## DATA ENTRIES
-------------------------

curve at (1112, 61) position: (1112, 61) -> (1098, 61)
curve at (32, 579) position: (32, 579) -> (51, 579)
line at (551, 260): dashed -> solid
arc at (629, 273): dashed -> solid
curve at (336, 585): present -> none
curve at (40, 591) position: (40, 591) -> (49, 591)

-------------------------

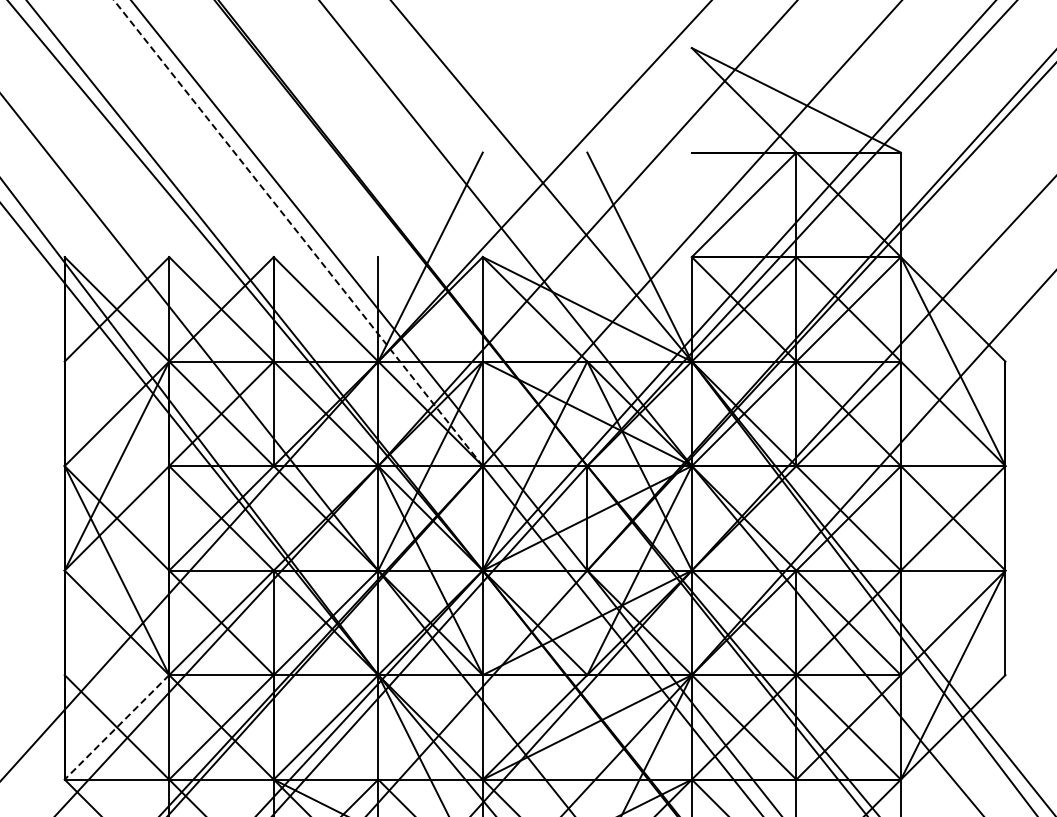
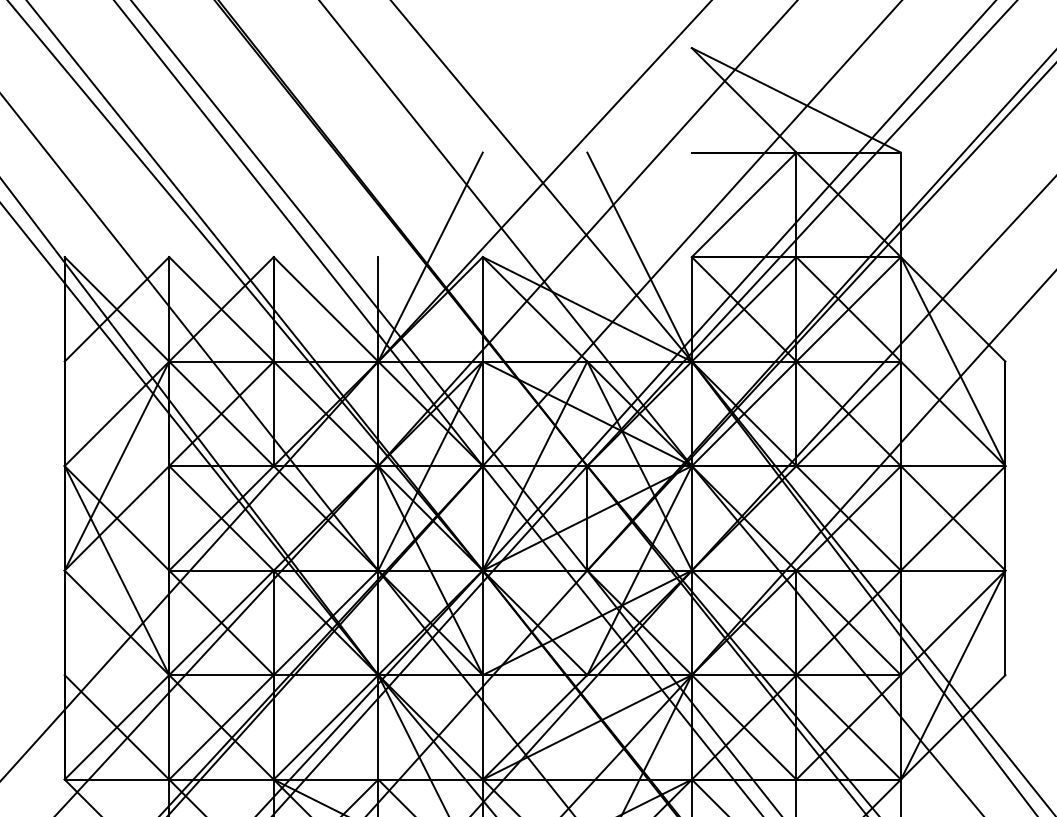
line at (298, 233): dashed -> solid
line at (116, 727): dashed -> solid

-------------------------

## TO BE DONE
Quote the data word for word, from the line containing "curve at (1112, 61)" through the line containing "curve at (40, 591)", including both of those lines.

## TASK OUTPUT
curve at (1112, 61) position: (1112, 61) -> (1098, 61)
curve at (32, 579) position: (32, 579) -> (51, 579)
line at (551, 260): dashed -> solid
arc at (629, 273): dashed -> solid
curve at (336, 585): present -> none
curve at (40, 591) position: (40, 591) -> (49, 591)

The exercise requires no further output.